Затем появились Николай Лунин и Юрий Маслов.
Константин Трубников пришел один. Задерживался Максим Максимович. Поджидая его, они говорили о том, что больше всего их волновало — о заложниках.
— Мы должны, обязаны их освободить, — быстро заговорил Трубников. — Но как? Немцы пообещали выпустить арестованных, если с повинной явятся те, кто взорвал док. Может, примем их условия?
В ответ послышались негодования:
— Это же провокация!
— Ни в коем случае!
— Не они нам, а мы им будем диктовать условия!

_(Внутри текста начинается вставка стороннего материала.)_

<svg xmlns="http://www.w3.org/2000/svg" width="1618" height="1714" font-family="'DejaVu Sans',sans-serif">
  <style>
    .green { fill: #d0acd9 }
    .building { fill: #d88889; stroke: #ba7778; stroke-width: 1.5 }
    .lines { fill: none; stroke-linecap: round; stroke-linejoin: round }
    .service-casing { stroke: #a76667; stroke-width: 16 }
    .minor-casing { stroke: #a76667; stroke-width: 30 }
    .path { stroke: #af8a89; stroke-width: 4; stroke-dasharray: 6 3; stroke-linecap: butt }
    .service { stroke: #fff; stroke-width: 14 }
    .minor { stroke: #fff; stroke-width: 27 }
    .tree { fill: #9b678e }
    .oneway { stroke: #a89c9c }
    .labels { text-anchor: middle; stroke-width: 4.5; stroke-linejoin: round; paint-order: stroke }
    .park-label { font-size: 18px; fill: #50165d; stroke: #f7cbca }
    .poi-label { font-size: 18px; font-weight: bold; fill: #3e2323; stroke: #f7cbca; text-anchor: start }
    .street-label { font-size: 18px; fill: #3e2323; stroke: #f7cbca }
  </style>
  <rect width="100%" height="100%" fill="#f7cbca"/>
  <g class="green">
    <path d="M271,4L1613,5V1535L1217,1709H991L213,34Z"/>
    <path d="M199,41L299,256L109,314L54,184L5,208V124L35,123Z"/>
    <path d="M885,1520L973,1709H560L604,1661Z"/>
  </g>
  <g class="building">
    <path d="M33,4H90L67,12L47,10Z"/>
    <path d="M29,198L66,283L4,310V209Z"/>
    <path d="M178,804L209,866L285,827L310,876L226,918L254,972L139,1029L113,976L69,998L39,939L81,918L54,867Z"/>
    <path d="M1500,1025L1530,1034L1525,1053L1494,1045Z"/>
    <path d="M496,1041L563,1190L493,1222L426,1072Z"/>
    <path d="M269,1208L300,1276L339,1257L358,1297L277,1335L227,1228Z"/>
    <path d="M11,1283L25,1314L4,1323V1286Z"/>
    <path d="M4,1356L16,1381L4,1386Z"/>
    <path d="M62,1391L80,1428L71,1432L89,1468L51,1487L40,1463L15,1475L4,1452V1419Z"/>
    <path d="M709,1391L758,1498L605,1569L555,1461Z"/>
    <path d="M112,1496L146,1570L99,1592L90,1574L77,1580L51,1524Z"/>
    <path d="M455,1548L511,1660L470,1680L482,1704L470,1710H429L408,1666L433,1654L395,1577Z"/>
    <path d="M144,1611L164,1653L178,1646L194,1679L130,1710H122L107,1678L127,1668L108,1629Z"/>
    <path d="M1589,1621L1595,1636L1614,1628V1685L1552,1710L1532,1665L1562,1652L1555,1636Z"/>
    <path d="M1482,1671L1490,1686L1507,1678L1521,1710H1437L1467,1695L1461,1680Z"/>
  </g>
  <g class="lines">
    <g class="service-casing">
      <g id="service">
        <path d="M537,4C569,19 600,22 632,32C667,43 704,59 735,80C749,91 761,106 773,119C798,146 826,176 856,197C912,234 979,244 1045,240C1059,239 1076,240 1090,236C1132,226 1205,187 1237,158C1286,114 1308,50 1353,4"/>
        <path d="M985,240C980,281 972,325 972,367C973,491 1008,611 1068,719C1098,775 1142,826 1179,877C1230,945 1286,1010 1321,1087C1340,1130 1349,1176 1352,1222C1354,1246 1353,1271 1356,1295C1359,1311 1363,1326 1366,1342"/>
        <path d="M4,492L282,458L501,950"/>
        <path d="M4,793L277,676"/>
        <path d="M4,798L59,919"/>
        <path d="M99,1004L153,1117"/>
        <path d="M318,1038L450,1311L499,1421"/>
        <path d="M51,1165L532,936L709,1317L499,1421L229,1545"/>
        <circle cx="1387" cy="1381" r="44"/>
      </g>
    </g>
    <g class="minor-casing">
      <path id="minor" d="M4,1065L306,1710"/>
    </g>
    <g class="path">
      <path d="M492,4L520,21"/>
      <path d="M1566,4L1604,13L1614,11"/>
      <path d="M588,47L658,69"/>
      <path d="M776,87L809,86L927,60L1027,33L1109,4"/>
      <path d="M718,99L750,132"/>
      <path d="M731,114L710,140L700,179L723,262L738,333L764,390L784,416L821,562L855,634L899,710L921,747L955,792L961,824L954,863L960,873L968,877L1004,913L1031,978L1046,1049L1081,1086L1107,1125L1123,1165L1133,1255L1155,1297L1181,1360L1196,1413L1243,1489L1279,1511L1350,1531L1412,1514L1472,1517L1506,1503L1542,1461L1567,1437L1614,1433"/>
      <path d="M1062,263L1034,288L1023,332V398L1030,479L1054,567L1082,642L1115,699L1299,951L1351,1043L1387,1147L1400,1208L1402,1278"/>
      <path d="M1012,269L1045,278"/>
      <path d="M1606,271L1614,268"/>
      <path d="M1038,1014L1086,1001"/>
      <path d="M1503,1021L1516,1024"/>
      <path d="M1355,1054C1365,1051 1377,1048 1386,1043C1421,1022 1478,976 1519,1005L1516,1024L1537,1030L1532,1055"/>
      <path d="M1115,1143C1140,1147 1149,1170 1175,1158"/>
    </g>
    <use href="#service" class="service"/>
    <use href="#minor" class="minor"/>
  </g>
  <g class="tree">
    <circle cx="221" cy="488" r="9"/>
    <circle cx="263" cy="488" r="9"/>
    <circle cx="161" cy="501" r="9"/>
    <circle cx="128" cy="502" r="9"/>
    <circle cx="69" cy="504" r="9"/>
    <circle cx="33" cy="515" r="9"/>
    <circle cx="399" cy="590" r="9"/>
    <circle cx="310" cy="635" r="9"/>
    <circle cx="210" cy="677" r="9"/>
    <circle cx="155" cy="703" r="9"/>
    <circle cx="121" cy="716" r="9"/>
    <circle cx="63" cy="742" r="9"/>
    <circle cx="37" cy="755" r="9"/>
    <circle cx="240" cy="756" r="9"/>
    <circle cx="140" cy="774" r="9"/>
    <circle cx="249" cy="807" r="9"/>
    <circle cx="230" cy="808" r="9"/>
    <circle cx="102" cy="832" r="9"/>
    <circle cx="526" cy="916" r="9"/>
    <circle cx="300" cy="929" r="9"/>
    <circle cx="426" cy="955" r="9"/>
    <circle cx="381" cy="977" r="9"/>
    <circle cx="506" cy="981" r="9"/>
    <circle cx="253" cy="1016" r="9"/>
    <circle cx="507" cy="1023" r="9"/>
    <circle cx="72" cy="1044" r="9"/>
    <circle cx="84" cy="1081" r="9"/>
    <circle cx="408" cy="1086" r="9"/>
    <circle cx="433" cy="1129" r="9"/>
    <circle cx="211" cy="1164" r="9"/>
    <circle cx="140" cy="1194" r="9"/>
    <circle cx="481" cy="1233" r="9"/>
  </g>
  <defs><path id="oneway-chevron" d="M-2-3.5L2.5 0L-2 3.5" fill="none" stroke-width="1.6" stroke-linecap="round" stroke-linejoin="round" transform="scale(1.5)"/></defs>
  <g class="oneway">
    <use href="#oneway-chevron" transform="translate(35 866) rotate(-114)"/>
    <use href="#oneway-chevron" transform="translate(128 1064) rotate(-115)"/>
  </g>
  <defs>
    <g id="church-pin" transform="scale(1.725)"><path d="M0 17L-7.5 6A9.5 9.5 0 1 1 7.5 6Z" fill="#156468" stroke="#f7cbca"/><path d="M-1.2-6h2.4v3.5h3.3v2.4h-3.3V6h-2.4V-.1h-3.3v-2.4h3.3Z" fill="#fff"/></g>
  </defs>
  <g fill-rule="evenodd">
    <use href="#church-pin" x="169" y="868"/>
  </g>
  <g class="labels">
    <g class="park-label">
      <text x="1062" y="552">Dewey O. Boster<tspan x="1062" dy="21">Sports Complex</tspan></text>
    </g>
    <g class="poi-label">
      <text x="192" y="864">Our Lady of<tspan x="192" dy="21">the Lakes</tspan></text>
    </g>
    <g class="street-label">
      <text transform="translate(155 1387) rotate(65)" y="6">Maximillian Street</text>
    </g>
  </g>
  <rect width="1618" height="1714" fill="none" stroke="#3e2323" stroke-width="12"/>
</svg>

Юрий Маслов решительно настаивал:
— Предлагаю совершить налет на овощехранилище, перебить часовых и освободить заложников. Или мы трусы?
Костя и Николай поддержали его. Метелин воспротивился:
— Рядом расквартирован охранный батальон. При первом выстреле его поднимут по тревоге. Открытый налет ничего не даст. Нужна хитрость.
А в это время Максим Максимович с особой осторожностью медленно шел к развалинам санатория с мешком за плечами: здесь приглянулся кусок жести, и он засунул его в мешок; там подобрал обгорелый чайник, покрутил в руках, проверил на свет целость дна, тоже прихватил. Старьевщик и только!
Как будто занятый поисками нужного ему скарба, добрел до санатория, покопавшись во дворе, проворно нырнул в щель под лестницей.
В подвале его встретил Сашко. Он открыл перед ним потайную дверь в «Ласточкино гнездо»: так он впустил и Лунина, и Маслова, и Трубникова.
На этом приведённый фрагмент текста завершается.